The Gap happens because the way automation is rolled out in organizations, using piece meal software leads to lack of smooth authorization being layered through the entire process. A very simple example – You are using Chef to manage configurations for your cloud servers, patch and upgrade them. Everything sounds good. Then the DevOps team has a brilliant idea to automate user provisioning on the cloud servers by tying in a simple script that probes LDAP/AD and finds out if a new user has been added to a group or not. Here are the things that cause concern:
- The cloud server on which the account will be provisioned, is it critical to the company or a test cluster? If it is critical who is authorizing the account creation?
- During the account creation process is there a rationale being logged somewhere to say why the account is being created, and is it being (at least) rubber stamped by someone?
- How long will the account be created for? Who sets the default values? Do the default values change over time or depend on the sensitivity of the resource?
All these questions above are swept under the carpet when automation is rolled out into most organizations. It is only when SOC2, PCI, SOX, NIST, NERC compliance reports need to be filed when teams realize that automation has definitely reduced the burden of manual work but has not done anything to provide solid compliance controls. Using piece meal pieces of software to perform automation has upsides and downsides. You will spend less time launching your minimal solution, however, you will not be (easily) able to answer the above questions easily and reliably during your audit process.
How to fill the AutoLiance Gap?
There are two simple strategies that will help to fill the AutoLiance gap.

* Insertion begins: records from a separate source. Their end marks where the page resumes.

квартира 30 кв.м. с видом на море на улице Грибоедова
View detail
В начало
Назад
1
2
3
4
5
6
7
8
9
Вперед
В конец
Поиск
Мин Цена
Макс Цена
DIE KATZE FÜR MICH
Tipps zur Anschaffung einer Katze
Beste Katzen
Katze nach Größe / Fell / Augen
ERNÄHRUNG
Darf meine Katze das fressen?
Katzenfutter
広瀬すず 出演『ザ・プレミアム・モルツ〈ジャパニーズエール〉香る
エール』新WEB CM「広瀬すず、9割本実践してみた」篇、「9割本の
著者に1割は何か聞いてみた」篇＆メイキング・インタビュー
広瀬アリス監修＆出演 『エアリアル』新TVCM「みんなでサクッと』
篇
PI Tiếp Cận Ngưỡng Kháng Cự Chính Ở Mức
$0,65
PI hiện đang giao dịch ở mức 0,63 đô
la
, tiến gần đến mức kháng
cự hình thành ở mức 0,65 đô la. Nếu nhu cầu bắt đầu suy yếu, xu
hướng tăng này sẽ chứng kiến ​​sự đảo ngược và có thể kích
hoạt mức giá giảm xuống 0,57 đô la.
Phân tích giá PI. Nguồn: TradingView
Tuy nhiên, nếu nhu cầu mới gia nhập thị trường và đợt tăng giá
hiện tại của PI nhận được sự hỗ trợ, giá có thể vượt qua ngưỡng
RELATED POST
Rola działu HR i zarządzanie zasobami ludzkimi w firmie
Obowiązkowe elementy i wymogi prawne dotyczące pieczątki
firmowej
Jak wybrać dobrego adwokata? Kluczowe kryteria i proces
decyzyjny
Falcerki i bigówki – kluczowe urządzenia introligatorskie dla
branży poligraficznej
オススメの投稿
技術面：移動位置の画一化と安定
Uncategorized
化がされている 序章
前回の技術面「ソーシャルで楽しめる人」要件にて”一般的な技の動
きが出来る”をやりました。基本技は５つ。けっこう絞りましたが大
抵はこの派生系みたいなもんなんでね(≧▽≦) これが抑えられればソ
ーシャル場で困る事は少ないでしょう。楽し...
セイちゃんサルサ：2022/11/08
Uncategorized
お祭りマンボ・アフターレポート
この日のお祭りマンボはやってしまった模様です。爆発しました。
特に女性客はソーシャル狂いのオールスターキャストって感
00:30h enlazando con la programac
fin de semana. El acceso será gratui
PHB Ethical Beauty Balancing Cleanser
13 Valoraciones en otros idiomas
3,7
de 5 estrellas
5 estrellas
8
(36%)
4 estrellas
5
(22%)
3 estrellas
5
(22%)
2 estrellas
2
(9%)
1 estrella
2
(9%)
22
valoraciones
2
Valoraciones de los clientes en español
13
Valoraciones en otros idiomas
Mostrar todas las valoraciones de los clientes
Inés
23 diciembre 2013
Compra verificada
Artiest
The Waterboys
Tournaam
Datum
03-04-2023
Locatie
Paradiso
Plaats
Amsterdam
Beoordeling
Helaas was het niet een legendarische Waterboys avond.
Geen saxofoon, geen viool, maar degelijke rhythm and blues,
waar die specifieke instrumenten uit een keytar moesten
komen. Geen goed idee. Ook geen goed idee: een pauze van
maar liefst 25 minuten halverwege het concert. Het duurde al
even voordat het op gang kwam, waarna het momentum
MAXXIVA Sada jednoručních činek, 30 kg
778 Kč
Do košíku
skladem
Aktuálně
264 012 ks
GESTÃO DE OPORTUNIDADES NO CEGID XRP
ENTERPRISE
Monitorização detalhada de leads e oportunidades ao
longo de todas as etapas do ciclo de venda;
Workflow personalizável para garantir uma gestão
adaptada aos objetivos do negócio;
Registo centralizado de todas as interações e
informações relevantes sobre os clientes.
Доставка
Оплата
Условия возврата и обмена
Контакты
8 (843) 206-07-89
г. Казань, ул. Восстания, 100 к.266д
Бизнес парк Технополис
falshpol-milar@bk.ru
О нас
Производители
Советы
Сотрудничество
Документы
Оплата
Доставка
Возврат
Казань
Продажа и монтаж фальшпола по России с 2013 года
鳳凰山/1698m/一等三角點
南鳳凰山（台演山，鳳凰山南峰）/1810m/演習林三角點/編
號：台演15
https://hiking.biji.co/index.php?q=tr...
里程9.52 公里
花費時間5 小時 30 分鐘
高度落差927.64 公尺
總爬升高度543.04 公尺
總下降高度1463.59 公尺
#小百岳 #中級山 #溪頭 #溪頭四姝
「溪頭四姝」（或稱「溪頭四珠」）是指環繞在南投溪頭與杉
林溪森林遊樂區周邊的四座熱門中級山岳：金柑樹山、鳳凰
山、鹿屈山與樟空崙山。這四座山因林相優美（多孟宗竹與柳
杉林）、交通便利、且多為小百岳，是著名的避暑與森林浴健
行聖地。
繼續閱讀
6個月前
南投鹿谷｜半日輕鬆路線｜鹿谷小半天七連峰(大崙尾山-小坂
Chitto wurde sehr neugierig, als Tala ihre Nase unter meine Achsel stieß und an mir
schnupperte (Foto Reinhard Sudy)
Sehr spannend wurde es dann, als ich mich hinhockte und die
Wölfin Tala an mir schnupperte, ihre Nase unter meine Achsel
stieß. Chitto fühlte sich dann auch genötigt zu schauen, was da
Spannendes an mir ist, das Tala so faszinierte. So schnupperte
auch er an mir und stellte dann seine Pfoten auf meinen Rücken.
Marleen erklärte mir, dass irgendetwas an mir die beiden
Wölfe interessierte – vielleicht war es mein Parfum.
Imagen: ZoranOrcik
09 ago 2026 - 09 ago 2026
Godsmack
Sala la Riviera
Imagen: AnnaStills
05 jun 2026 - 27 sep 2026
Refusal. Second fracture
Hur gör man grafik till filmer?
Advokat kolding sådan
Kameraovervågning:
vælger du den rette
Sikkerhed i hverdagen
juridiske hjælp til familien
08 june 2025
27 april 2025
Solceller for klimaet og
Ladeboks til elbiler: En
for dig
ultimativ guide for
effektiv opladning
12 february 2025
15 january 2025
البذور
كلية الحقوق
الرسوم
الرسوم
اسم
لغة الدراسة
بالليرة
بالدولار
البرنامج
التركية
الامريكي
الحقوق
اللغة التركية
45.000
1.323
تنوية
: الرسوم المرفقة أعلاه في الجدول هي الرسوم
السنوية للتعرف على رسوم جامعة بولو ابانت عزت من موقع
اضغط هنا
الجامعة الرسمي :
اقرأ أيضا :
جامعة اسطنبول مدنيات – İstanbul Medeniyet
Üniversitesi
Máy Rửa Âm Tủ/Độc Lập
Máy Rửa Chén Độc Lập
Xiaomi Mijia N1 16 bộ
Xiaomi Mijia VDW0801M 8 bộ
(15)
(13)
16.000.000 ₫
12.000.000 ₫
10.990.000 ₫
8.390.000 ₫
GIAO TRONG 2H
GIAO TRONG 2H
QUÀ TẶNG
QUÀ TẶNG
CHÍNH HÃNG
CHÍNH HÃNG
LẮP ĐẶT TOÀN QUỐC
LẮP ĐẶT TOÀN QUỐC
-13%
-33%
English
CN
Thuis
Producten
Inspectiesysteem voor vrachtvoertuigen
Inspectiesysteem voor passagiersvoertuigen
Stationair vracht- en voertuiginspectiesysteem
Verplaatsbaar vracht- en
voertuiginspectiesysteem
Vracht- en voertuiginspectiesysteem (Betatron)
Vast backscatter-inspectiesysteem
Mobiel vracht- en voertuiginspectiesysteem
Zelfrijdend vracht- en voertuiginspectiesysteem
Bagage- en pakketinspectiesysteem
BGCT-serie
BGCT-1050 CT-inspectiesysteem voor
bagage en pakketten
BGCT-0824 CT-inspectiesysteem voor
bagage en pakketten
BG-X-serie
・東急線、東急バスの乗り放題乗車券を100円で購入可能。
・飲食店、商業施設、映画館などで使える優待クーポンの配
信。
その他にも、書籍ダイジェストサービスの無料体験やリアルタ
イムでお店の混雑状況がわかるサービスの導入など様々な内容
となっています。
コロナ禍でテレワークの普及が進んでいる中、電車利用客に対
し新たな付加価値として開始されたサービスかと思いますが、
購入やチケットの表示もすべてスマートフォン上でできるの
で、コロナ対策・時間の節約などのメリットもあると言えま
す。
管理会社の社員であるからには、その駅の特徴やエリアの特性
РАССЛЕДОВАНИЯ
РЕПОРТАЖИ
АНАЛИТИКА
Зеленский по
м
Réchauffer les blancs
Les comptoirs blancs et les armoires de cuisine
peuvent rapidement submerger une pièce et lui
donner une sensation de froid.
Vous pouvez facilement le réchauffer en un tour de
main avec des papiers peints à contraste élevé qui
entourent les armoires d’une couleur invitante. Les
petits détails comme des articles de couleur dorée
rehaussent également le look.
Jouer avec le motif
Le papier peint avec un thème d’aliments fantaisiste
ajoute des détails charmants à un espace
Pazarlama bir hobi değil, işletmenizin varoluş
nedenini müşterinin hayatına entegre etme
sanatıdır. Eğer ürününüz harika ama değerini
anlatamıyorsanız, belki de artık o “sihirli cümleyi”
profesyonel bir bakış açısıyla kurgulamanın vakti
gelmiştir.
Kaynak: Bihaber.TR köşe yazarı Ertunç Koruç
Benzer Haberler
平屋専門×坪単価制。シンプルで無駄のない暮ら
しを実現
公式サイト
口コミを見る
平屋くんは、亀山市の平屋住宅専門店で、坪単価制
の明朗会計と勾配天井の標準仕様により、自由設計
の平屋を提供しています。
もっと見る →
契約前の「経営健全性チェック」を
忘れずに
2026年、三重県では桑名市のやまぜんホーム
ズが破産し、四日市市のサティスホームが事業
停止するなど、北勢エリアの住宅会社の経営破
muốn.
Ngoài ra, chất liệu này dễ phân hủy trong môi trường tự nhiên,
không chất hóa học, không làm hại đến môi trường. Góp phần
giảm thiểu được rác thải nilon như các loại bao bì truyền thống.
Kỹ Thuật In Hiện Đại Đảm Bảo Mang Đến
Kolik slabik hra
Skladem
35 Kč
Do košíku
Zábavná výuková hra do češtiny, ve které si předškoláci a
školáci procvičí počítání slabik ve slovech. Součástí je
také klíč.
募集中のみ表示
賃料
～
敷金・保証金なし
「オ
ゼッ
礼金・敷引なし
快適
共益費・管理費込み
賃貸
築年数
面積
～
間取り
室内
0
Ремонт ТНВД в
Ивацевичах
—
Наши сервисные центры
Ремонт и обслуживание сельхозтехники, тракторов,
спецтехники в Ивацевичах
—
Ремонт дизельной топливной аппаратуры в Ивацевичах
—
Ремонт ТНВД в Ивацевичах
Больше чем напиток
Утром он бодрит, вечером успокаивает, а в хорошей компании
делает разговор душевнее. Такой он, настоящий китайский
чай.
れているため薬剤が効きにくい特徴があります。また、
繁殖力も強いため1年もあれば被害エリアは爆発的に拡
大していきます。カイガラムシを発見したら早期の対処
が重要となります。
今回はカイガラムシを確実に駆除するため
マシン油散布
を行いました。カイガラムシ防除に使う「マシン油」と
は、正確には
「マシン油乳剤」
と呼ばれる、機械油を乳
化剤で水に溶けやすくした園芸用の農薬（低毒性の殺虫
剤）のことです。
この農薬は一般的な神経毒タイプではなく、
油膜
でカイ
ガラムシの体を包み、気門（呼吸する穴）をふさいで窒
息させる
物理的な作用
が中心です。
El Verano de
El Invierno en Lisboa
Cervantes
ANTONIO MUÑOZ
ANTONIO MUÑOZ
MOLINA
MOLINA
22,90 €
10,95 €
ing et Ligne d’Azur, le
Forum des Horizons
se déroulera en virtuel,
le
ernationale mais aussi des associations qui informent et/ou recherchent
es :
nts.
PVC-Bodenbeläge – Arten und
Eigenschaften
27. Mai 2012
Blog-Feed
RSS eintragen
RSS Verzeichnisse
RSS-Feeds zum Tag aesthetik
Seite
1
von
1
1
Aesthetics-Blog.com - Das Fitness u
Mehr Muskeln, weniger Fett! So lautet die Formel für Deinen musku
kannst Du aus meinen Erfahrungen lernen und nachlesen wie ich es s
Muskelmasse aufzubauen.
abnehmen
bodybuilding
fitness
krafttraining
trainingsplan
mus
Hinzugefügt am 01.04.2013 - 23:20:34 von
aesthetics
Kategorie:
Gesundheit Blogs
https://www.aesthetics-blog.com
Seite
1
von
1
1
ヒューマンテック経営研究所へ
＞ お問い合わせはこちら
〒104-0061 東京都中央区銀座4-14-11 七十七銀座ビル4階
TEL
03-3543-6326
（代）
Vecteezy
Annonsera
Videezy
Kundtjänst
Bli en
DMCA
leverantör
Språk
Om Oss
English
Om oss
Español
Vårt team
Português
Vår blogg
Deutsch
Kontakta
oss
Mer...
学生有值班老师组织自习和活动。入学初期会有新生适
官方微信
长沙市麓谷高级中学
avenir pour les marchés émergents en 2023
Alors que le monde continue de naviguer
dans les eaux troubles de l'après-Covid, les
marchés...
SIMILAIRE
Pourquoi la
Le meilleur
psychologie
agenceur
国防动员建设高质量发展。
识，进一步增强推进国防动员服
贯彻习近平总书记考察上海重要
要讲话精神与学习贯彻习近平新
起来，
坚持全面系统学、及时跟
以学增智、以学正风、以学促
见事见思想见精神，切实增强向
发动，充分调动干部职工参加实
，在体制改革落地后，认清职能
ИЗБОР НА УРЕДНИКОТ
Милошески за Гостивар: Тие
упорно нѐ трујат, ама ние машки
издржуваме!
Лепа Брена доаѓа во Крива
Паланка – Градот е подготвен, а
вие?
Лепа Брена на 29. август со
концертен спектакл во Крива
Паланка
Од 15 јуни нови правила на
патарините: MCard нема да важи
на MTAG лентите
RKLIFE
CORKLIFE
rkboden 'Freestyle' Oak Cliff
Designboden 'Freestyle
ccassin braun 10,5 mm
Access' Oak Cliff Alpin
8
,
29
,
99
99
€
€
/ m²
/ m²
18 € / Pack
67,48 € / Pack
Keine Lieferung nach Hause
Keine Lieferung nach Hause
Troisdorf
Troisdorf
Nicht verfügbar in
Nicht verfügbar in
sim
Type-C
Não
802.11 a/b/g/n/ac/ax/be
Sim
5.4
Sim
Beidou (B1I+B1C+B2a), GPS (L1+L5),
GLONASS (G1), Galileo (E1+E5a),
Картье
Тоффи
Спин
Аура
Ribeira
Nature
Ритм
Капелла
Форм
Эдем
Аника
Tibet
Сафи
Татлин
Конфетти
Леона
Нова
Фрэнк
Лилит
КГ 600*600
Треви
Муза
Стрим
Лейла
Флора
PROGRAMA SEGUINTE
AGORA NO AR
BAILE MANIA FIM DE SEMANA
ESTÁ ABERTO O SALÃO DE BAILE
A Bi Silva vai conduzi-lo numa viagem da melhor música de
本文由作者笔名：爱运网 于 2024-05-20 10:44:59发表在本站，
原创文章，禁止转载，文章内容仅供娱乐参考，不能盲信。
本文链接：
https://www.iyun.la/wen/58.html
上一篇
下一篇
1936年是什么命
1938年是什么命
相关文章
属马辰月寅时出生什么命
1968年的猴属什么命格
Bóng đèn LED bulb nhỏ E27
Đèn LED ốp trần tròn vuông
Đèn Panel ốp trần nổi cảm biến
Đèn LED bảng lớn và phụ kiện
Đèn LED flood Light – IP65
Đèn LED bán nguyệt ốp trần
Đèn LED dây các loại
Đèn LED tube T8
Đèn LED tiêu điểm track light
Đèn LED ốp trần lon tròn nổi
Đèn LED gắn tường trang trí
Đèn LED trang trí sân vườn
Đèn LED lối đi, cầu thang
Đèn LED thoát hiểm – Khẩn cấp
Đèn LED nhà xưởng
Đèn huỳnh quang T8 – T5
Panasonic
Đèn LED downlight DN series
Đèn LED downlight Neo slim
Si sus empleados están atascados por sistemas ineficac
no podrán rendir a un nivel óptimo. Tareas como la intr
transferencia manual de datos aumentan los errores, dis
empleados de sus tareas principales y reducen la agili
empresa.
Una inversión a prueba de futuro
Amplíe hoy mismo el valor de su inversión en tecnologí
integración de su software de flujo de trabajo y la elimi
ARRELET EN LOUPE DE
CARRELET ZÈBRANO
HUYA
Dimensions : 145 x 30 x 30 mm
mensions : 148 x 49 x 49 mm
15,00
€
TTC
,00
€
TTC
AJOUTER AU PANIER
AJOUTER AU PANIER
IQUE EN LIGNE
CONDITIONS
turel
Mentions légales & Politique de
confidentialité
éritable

Layer Authorization and Explicit Logging
Instead of using individual tools to patch up workflows where you see manual effort being expended, instead we should think about toolchains. The Toolchain concept is not new. In fact people familiar with *nix systems, programming, compiling on platforms understand the concept very well. What I want to highlight is that when you identify gaps in the workflow where manual effort needs to be cut out, one should also think about layering in “authorization” and “Explicit logging”. A simple example, piggybacking on what we discussed above. You have used Chef to automate account creation, patch management etc. Use Jira and Scriptrunner to log tickets for any account creation requests. Use the Scriptrunner plugin for Jira to fire off API calls to Chef. This breaks a bit from the standard automation model where Chef will directly probe your directory structure and make decisions all by itself, instead you are introducing one layer of indirection where Chef is being told what to do by your support ticketing system. This is a simple example of “gluing” on Authorization and explicit logging when designing your automation pipelines.
GRC involvement from the Get Go
Governance, Risk and Compliance (GRC) teams should not be left to make do with what security, IT and DevOps have developed. GRC teams are an integral part of the picture and have a very core perspective into how things should be from an audit perspective. Its terribly crucial to get GRC teams to sign off on any automation project to fend off any costly AutoLiance gaps.
As we push for more automation in enterprises it is important to remember that there are more than one or two stakeholders. We need to involve the right people with the right perspective in the decision making process for the simple reason that not everyone has a complete view of the entire pipeline. Furthermore, using toolchains and layering in explicit authorization and logging will help you create audit-ability in the automation itself.